Collected data:
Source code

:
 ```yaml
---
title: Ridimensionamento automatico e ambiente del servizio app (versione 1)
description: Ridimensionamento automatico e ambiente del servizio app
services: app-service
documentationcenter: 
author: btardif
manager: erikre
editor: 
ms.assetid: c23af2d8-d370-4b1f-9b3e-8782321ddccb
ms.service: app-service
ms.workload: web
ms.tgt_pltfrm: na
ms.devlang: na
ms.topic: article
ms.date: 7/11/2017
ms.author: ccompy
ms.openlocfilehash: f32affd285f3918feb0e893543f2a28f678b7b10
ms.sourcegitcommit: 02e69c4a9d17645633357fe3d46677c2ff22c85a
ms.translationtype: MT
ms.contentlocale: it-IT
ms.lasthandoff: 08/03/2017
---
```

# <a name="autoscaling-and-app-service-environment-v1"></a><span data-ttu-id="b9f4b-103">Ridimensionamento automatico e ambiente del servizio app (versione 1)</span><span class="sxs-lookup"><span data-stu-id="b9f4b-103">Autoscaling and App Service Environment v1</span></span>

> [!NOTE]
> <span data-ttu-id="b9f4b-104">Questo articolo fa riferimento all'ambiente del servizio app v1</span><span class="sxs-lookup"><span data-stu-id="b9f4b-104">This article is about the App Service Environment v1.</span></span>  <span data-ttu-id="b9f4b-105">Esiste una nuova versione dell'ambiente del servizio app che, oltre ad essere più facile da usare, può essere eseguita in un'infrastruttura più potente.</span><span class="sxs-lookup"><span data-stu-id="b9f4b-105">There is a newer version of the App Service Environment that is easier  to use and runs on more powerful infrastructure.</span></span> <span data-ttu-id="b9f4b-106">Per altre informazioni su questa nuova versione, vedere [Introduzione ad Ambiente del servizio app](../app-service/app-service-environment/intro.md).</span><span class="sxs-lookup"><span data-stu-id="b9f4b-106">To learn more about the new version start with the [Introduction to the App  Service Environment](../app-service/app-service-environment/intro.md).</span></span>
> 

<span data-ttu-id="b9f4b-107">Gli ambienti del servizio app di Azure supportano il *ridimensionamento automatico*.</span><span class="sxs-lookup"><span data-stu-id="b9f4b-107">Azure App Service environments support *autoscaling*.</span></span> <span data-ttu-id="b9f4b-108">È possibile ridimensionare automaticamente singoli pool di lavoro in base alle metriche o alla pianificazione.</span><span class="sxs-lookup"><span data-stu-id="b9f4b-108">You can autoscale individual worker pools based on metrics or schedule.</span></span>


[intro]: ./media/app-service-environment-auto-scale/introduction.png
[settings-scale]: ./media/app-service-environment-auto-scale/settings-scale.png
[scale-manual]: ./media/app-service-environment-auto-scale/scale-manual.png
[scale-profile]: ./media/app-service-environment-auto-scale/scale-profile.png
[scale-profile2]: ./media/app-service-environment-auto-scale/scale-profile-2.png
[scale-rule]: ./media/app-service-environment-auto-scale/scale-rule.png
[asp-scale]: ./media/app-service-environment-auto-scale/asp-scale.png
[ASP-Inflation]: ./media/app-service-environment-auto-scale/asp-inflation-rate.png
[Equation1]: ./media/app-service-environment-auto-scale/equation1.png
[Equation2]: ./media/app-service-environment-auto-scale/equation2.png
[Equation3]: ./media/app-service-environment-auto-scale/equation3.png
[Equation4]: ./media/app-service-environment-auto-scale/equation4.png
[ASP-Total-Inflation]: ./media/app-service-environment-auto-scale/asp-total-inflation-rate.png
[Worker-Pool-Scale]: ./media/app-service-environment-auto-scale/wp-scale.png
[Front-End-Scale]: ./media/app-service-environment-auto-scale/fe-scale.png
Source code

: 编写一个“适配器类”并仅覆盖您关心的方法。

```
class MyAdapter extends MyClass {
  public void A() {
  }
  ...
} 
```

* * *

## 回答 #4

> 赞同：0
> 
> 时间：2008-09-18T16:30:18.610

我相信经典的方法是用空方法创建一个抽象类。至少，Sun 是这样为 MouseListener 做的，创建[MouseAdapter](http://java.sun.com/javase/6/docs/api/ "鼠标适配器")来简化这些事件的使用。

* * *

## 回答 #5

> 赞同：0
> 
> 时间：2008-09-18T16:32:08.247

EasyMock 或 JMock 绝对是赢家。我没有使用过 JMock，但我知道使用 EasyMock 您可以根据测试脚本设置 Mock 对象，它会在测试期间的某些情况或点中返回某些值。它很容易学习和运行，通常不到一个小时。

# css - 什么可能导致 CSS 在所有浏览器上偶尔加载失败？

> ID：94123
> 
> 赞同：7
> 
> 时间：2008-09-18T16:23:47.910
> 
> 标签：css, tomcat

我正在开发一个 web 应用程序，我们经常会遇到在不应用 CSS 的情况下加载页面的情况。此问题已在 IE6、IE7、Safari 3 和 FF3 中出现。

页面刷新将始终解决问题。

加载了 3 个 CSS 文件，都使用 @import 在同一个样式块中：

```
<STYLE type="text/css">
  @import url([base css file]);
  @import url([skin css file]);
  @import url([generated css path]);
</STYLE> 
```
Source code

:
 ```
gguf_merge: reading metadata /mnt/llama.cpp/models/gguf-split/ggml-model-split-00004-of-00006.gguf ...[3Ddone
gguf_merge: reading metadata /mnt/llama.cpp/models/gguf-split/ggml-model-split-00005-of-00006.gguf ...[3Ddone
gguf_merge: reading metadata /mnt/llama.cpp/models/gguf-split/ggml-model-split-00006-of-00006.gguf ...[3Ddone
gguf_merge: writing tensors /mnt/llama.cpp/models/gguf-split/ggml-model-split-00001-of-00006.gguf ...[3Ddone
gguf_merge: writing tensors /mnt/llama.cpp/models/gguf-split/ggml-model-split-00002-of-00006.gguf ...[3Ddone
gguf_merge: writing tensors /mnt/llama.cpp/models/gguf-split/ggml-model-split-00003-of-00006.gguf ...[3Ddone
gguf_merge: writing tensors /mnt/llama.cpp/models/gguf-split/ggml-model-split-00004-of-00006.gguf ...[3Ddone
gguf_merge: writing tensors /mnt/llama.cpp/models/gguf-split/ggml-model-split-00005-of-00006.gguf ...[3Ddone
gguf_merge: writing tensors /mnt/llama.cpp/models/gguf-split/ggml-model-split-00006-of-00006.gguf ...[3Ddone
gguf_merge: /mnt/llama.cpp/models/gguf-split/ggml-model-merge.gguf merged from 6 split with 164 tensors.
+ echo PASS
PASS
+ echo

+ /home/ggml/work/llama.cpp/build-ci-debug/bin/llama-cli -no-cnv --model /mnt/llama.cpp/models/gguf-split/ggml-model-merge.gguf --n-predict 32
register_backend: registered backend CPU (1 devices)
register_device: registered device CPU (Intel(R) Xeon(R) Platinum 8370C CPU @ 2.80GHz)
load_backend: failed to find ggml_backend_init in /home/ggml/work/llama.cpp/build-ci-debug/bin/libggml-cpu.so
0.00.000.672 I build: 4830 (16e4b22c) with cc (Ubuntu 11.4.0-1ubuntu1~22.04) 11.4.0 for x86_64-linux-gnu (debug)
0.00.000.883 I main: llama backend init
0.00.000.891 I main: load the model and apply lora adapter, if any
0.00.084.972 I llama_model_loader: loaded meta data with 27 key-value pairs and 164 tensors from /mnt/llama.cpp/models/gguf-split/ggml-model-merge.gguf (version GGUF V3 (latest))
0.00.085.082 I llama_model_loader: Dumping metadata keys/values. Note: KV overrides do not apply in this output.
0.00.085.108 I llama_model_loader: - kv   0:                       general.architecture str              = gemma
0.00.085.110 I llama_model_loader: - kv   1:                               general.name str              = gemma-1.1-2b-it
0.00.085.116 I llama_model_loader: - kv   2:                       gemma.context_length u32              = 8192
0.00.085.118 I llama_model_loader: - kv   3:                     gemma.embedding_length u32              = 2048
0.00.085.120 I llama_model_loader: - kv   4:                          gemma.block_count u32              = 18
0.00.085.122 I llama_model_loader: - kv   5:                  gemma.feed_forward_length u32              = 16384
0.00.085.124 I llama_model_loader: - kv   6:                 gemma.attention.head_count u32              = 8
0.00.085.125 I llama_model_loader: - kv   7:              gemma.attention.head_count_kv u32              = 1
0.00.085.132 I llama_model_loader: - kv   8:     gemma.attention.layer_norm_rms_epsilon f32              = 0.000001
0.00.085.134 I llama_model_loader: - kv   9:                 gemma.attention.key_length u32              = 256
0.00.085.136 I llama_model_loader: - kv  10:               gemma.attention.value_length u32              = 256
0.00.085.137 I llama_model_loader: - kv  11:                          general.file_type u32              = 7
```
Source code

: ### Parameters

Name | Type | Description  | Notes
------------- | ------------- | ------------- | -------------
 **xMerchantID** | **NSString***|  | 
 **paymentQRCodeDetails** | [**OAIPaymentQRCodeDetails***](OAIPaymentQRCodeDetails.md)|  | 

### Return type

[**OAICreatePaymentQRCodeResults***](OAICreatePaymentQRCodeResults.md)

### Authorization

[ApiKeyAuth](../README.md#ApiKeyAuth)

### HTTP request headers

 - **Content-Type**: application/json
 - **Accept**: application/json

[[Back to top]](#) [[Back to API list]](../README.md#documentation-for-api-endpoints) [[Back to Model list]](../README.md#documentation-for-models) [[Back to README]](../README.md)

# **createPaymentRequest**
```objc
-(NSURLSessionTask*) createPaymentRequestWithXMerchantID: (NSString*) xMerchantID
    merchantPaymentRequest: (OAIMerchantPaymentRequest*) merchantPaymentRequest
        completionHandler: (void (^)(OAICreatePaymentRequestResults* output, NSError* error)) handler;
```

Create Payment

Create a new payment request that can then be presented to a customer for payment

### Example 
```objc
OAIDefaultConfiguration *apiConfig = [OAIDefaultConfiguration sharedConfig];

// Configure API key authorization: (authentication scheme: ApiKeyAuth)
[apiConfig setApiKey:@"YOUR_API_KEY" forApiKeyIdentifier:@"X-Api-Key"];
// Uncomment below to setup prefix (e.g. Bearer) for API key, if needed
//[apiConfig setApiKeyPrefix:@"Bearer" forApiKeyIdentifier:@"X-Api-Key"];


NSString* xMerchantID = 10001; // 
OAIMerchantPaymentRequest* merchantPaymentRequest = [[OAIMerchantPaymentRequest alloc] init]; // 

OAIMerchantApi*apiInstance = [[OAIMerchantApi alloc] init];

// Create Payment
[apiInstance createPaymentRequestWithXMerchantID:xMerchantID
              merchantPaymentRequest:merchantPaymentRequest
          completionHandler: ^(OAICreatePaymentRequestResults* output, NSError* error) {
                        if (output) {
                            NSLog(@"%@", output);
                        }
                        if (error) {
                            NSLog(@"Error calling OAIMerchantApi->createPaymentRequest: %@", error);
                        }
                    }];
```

EXERCISE PROMPT:
Copy each line of the records above that carries the word "build".

COMPLETED EXERCISE:
+ /home/ggml/work/llama.cpp/build-ci-debug/bin/llama-cli -no-cnv --model /mnt/llama.cpp/models/gguf-split/ggml-model-merge.gguf --n-predict 32
load_backend: failed to find ggml_backend_init in /home/ggml/work/llama.cpp/build-ci-debug/bin/libggml-cpu.so
0.00.000.672 I build: 4830 (16e4b22c) with cc (Ubuntu 11.4.0-1ubuntu1~22.04) 11.4.0 for x86_64-linux-gnu (debug)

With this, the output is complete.